Families who lived on farms told of relatives from town who managed to exist mainly because they could get free vegetables, eggs and meat from their country cousins.
It was with great relief that residents heard of the end of prohibition and the
silent distilleries re-opened for business. Because of this, Dearborn was
prosperous during the 1930's when much of the country was suffering under the
Great Depression, but ominous clouds were gathering over Europe and by 1940
young men from Dearborn were once again preparing for battle.
Aurora native Elmer Davis was named to head up the Office of War Information. He was a highly respected newscaster.
When the survivors came marching home again, they found a booming economy. New industries arrived, a new power plant was built, and Dearborn County finally got together to build a hospital in the 1950's.
War once again loomed on the horizon, as the United States became a "Police Action" in Korea.
A few years later, Dearborn County was once again called on to send her young men and women, this tome to Vietnam. Eleven of them died.
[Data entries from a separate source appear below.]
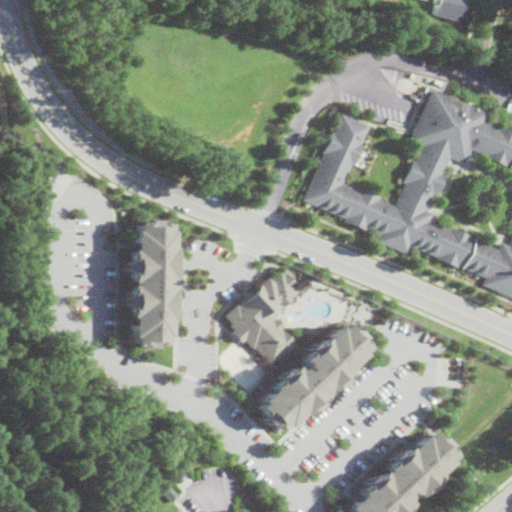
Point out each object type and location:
road: (6, 3)
road: (3, 6)
building: (445, 8)
building: (445, 8)
road: (473, 21)
road: (486, 22)
road: (407, 60)
road: (475, 61)
road: (103, 135)
road: (283, 159)
road: (98, 173)
building: (405, 174)
building: (431, 189)
road: (222, 210)
road: (265, 211)
road: (247, 242)
road: (249, 248)
building: (492, 258)
parking lot: (76, 264)
road: (397, 264)
road: (182, 265)
road: (223, 278)
building: (144, 281)
building: (144, 282)
road: (205, 313)
road: (189, 314)
building: (262, 315)
building: (262, 315)
road: (459, 327)
road: (195, 364)
building: (306, 375)
building: (307, 376)
road: (218, 413)
road: (453, 455)
building: (397, 475)
building: (394, 476)
road: (295, 490)
building: (168, 491)
parking lot: (210, 491)
building: (168, 492)
road: (204, 499)
road: (510, 511)
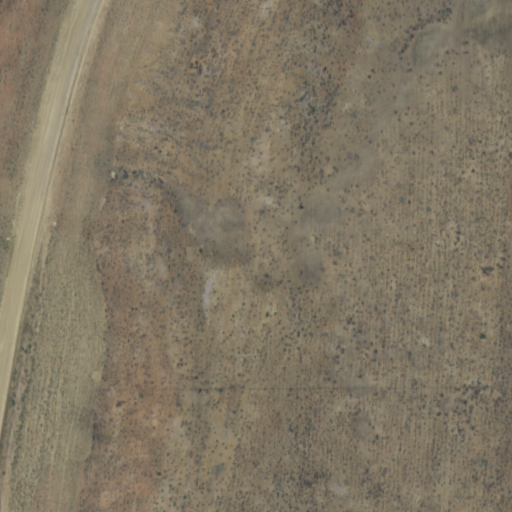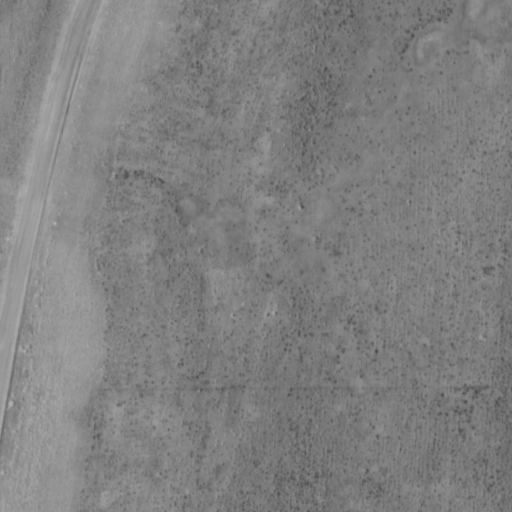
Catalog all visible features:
road: (31, 220)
School reorganization eliminated forever the rivalries that once existed among the county's six high schools. When it was all over, there were only three: East Central, Lawrenceburg, and South Dearborn.
Prompted in part by the construction of I-74 and I-275, residents of Hamilton County, Ohio began discovering the beautiful hills of Dearborn and soon were moving here by the thousands, changing the political landscape and bringing about huge growth to the Sunman-Dearborn School District.
And in the 1990's after a hard fought battle at the polls, Argosy Casino located at Lawrenceburg, offering more than a thousand new jobs, and attracting new hotels and other businesses. Argosy also added millions of dollars to the city and county governments.
Today our young people are once again engaged in a fight for freedom, and Dearborn County is looking toward a bright future of growth combined with an appreciation and preservation of our 200-year-old historic heritage.